I'm not an expert tuner, but know the basics and where to look. Yesterday someone came to me with a problem - 2 databases, same data, same query. One was taking 2 seconds (that's good), one was taking 15 seconds (that's bad).
I checked the obvious things first and compared the results between the 2 servers:
Hardware
Database Parameters
Amount of data
Explain Plan.
Did a "top"
Ran awrrpt
The hardware on the bad server (memory and CPU) is actually a lot better on than on the good server:
Bad = 48GB of RAM, and 24 x 2.93GHz CPUs
Good = 12GB of RAM, and 16 x 2.93GHz CPUs
(just goes to show that throwing hardware at a problem isn't always the solution).
The database parameters on the bad server were beefed up to take advantage of the hardware.
The "top" command didn't show any runaway processes, or anything untoward.

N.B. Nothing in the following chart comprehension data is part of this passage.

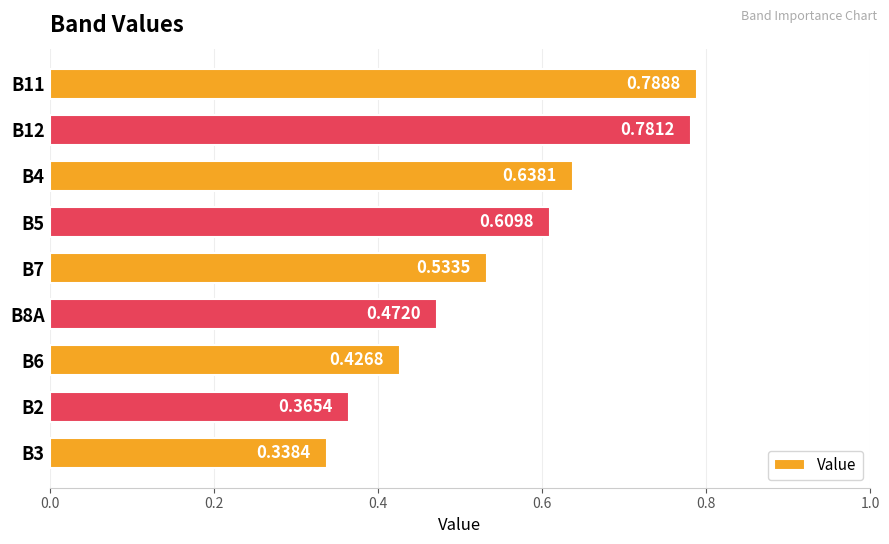

What is the sum of the values at B4 and B6?

1.1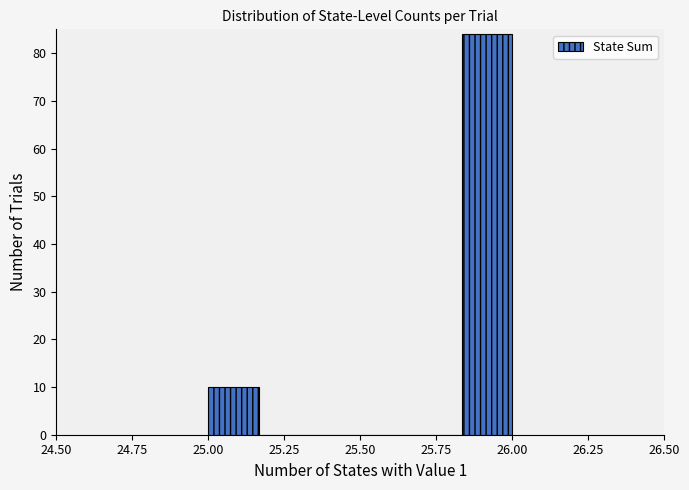

Read against the x-axis, roughly where is the centre of the tallest bar?

25.90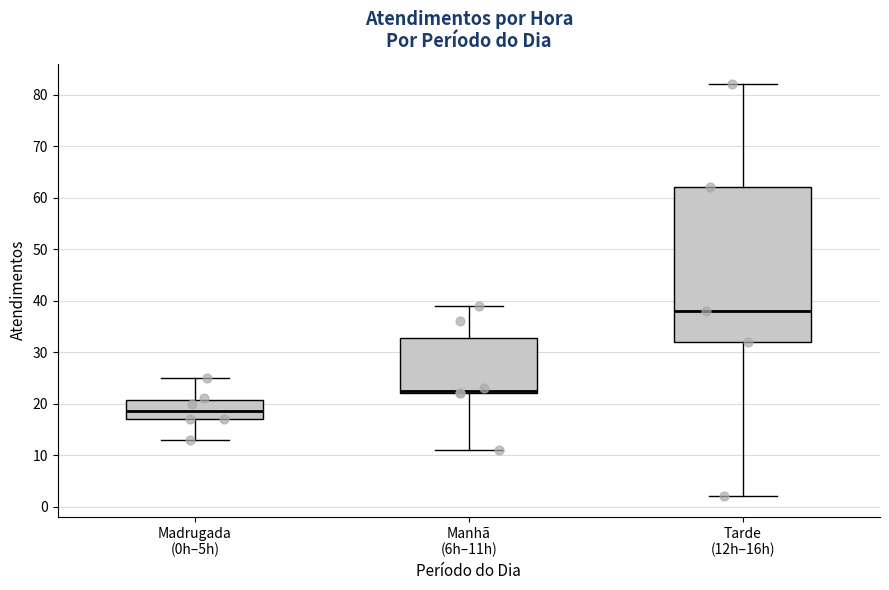

Where does the median line of the box for Tarde (12h–16h) sit on the y-axis? The values are not printed on the chart, so give them approximately, as read against the axis.

38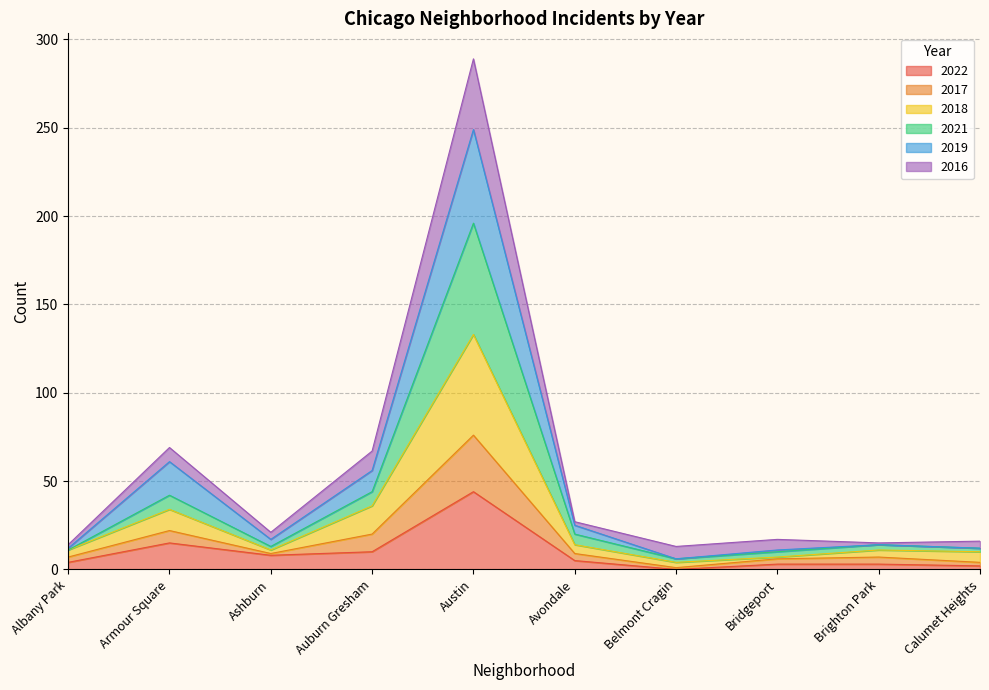

At which category is the sum across all series the highest?

Austin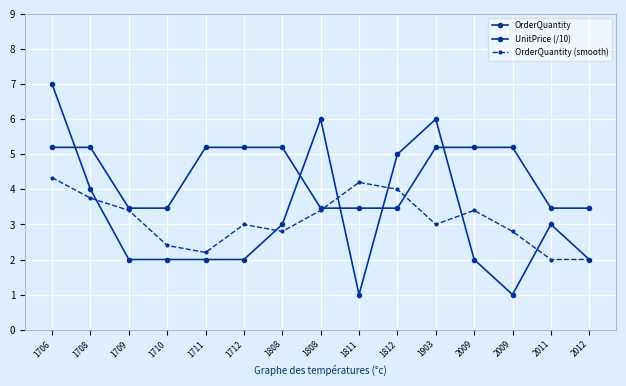

Where does the OrderQuantity (smooth) series first go above 3?

1706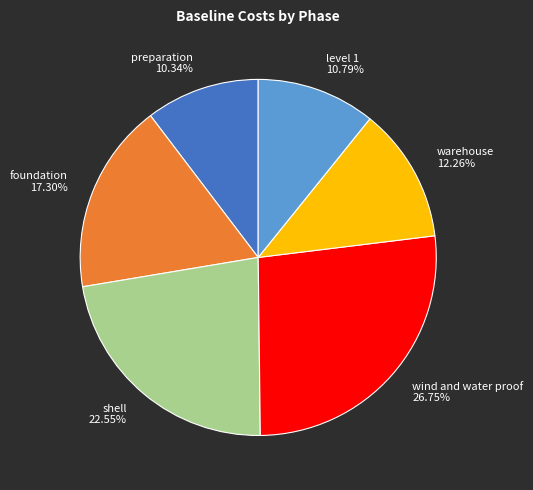

To the nearest percent, what portion does warehouse represent?

12%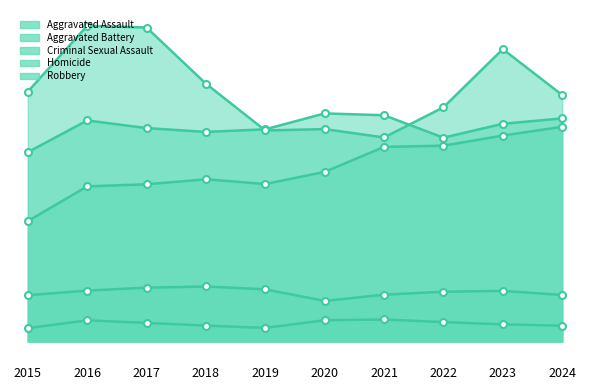

True or false: Homicide and Robbery intersect in this chart.

False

The explain plan was the same for both servers, and showed the query using an index.
I created a 5 GB file on both - we've had issues with disk I/O on some of these hosts before. The bad server created the file a lot faster, so I ruled out the earlier issues we experienced.
I ran
"analyze index owner.index_name validate structure;"
then a
"select * from index_stats;"
on both servers.
The result (sorry about the formatting):
Bad:
HEIGHT BLOCKS NAME LF_ROWS LF_BLKS LF_ROWS_LEN LF_BLK_LEN BR_ROWS BR_BLKS BR_ROWS_LEN BR_BLK_LEN DEL_LF_ROWS DEL_LF_ROWS_LEN DISTINCT_KEYS MOST_REPEATED_KEY BTREE_SPACE USED_SPACE PCT_USED ROWS_PER_KEY BLKS_GETS_PER_ACCESS PRE_ROWS PRE_ROWS_LEN OPT_CMPR_COUNT OPT_CMPR_PCTSAVE
3 19272 DBQ_PROCESS_TIME 190128 18768 6004458 5524 18767 103 601529 8028 184802 5765005 190128 1 104501316 6605987 7 1 4 0 0 2 32
Good:
HEIGHT BLOCKS NAME LF_ROWS LF_BLKS LF_ROWS_LEN LF_BLK_LEN BR_ROWS BR_BLKS BR_ROWS_LEN BR_BLK_LEN DEL_LF_ROWS DEL_LF_ROWS_LEN DISTINCT_KEYS MOST_REPEATED_KEY BTREE_SPACE USED_SPACE PCT_USED ROWS_PER_KEY BLKS_GETS_PER_ACCESS PRE_ROWS PRE_ROWS_LEN OPT_CMPR_COUNT OPT_CMPR_PCTSAVE
3 17208 DBQ_PROCESS_TIME 9426 16048 401044 6052 16047 87 544198 8028 9392 399684 9426 1 97820932 945242 1 1 4
The figures from the bad server are a lot higher.
I rebuilt the index on the bad server:
alter index owner.index_name rebuild online parallel 3;
Didn't take long, then re-ran the query - it then ran in 0.01 seconds.
I rebuilt the index the same way on the good server, same result.
I was later told that the application owner did a purge of the table the night before and removed about 10M rows.
If I'd known that before it would have saved me a bit of investigation.